- The problem -
Repeat precisely the span of lines below that opens with the line containing "index pip: (278, 202)" and closes with the line containing "pinky dip: (302, 210)", both included.

** Opening Study material block **

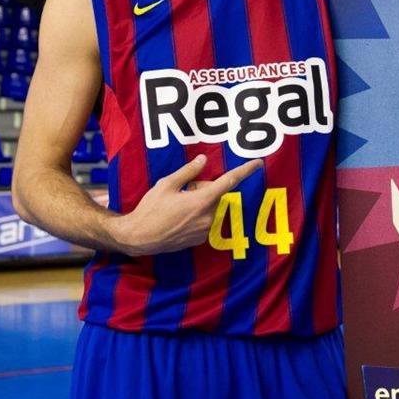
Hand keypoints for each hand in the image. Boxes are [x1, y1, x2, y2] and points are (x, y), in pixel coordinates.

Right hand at [109, 154, 262, 256]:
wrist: (140, 237)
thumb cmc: (151, 209)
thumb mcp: (167, 184)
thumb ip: (189, 171)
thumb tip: (204, 160)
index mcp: (202, 200)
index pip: (229, 182)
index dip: (245, 171)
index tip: (258, 163)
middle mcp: (208, 217)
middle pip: (215, 194)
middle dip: (202, 188)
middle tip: (182, 191)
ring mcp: (205, 230)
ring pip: (210, 206)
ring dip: (199, 202)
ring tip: (176, 206)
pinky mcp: (201, 239)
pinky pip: (204, 219)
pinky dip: (196, 214)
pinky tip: (178, 218)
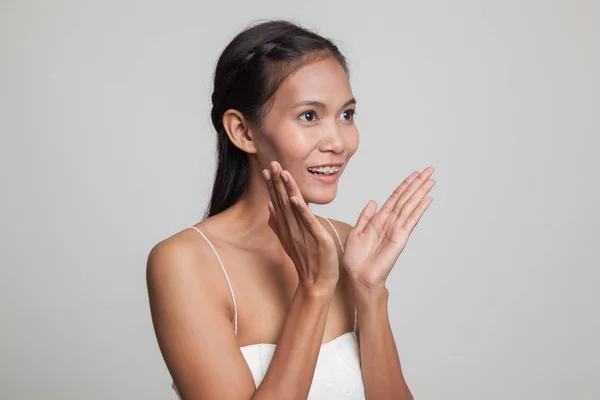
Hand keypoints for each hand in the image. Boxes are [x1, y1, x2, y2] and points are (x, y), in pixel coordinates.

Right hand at [263, 161, 338, 295]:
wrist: (316, 283)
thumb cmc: (306, 262)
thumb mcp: (289, 240)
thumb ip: (278, 224)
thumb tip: (269, 207)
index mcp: (287, 227)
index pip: (278, 202)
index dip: (273, 185)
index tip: (267, 169)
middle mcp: (292, 228)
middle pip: (283, 201)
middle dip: (277, 182)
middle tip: (272, 164)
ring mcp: (302, 233)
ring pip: (293, 208)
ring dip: (287, 190)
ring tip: (282, 173)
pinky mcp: (317, 238)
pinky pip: (308, 222)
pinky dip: (302, 210)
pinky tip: (296, 198)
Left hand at [342, 167, 435, 290]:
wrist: (358, 276)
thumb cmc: (356, 259)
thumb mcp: (356, 232)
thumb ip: (365, 217)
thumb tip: (373, 202)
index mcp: (379, 220)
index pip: (395, 198)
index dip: (405, 185)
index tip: (415, 173)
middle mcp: (391, 222)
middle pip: (406, 198)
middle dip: (417, 183)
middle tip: (430, 170)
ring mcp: (397, 229)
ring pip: (410, 205)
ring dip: (420, 192)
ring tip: (431, 179)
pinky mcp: (400, 238)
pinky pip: (410, 220)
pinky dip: (419, 209)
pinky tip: (427, 199)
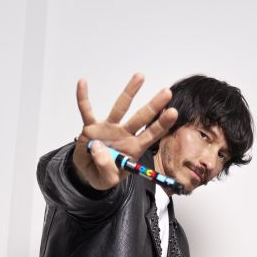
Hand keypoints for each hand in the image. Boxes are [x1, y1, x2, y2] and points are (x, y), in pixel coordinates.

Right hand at [73, 73, 178, 191]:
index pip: (150, 135)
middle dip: (154, 106)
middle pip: (141, 118)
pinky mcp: (91, 127)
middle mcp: (124, 135)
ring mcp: (108, 128)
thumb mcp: (107, 180)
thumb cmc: (102, 174)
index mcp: (132, 149)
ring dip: (130, 92)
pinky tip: (83, 83)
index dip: (161, 125)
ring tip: (140, 76)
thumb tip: (99, 148)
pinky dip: (83, 98)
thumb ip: (106, 169)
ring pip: (120, 107)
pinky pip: (86, 111)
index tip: (173, 113)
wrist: (87, 172)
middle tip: (166, 92)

** Closing Study material block **

- Answer to the problem -
index pip: (278, 202)
index dip: (273, 185)
index tip: (267, 169)
middle mcp: (292, 228)
middle pip: (283, 201)
middle dip: (277, 182)
middle tip: (272, 164)
ring mcp: (302, 233)
ring pip: (293, 208)
ring dip: (287, 190)
ring tip: (282, 173)
pinky mcp: (317, 238)
pinky pip: (308, 222)
pinky dip: (302, 210)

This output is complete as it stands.